Direi di sì. E da quest’anno i risultati aumenteranno, perché la nostra attività si sta consolidando. A oggi sono indipendenti quattro di loro, il 50%. Nell’anno in corso probabilmente, se le vendite lo consentiranno, questo sogno si potrà realizzare per altre tre donne. È un obiettivo ambizioso ma possibile. Per questo chiediamo a tutti di venirci a trovare in presenza o nel nostro shop online.
In poco tempo avete già ricevuto molti premi e riconoscimenti…

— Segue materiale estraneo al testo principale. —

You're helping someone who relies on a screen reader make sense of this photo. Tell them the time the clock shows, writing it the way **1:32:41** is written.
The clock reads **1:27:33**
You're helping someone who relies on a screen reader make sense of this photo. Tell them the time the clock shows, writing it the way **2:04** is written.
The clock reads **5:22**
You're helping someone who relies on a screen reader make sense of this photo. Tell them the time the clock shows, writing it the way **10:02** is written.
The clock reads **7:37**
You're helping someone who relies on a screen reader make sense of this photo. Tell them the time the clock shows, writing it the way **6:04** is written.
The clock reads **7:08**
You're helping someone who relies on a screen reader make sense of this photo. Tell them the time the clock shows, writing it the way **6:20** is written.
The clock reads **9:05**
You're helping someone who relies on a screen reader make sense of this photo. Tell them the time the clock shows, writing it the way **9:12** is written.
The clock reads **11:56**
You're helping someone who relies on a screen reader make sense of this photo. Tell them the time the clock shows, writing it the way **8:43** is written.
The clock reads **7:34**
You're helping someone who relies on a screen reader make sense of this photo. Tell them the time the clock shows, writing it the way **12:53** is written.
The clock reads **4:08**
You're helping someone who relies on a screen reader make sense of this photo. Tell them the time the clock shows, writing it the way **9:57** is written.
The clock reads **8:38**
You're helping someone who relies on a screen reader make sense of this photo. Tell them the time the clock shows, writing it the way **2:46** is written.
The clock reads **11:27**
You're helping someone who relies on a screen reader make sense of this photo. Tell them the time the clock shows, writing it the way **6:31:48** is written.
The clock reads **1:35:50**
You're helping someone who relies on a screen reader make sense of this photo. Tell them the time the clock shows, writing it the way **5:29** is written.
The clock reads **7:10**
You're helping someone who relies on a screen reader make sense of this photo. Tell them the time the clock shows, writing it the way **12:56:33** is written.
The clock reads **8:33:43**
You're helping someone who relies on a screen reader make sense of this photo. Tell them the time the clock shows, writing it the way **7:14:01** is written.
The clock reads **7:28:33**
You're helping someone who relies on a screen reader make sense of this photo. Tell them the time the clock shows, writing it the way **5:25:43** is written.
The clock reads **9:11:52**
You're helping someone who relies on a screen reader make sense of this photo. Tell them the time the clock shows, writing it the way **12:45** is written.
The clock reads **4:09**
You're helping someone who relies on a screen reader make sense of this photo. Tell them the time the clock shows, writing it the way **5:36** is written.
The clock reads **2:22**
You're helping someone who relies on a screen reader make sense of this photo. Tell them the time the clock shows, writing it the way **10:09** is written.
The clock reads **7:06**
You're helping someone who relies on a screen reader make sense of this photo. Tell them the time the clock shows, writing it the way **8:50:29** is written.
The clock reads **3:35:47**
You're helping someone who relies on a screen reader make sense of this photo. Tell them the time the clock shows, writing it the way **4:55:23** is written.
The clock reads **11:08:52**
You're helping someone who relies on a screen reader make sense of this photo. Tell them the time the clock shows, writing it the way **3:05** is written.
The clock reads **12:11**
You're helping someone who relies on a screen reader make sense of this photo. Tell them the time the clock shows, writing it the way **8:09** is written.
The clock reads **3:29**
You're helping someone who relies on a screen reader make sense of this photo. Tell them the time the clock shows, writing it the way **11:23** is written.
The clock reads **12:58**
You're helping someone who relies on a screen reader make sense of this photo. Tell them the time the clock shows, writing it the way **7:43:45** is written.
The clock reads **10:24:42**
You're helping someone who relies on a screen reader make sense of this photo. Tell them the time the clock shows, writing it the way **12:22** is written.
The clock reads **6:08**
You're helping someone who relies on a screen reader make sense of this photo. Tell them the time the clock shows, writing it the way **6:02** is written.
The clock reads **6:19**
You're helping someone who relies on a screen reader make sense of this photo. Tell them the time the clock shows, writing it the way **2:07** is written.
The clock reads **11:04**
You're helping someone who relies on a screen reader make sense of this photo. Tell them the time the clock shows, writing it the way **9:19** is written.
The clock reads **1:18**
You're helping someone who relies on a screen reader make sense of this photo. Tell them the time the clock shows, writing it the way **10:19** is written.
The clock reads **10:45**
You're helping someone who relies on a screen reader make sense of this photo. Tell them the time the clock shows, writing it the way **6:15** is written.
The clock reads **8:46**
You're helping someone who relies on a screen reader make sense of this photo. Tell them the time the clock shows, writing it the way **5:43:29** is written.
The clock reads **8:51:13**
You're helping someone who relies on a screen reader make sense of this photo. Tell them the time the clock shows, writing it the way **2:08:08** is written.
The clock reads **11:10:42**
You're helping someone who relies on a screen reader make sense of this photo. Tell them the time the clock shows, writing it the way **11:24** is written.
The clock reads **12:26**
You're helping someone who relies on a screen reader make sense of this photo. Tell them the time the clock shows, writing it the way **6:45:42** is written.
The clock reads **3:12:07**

Sì, nel 2018 i nostri sforzi sono stati riconosciuti dalla Kering Foundation, fondazione filantropica dell’omonimo gruppo internazionale leader in abbigliamento e accessori di lusso (e proprietario dei marchi Gucci, Balenciaga, Bottega Veneta, Saint Laurent, Alexander McQueen, Brioni, ndr) che ci ha assegnato il secondo premio tra gli Awards for Social Entrepreneurs.
Qual è l’ultima collezione che avete licenziato e come la descriveresti?
La Primavera-Estate 2021, che uscirà a metà marzo, in occasione della quale realizzeremo un evento nei nuovi spazi in via Parini. Quella precedente, l’Autunno-Inverno 2020, era stata sviluppata interamente durante l’emergenza sanitaria provocata dal Covid- 19: per questo è composta di soli tre capi. Sul sito di Colori Vivi si possono vedere gli scatti realizzati dalla fotografa Federica Borgato. Descriverei la collezione con le parole della stilista Alessandra Montanaro: la bellezza della diversità.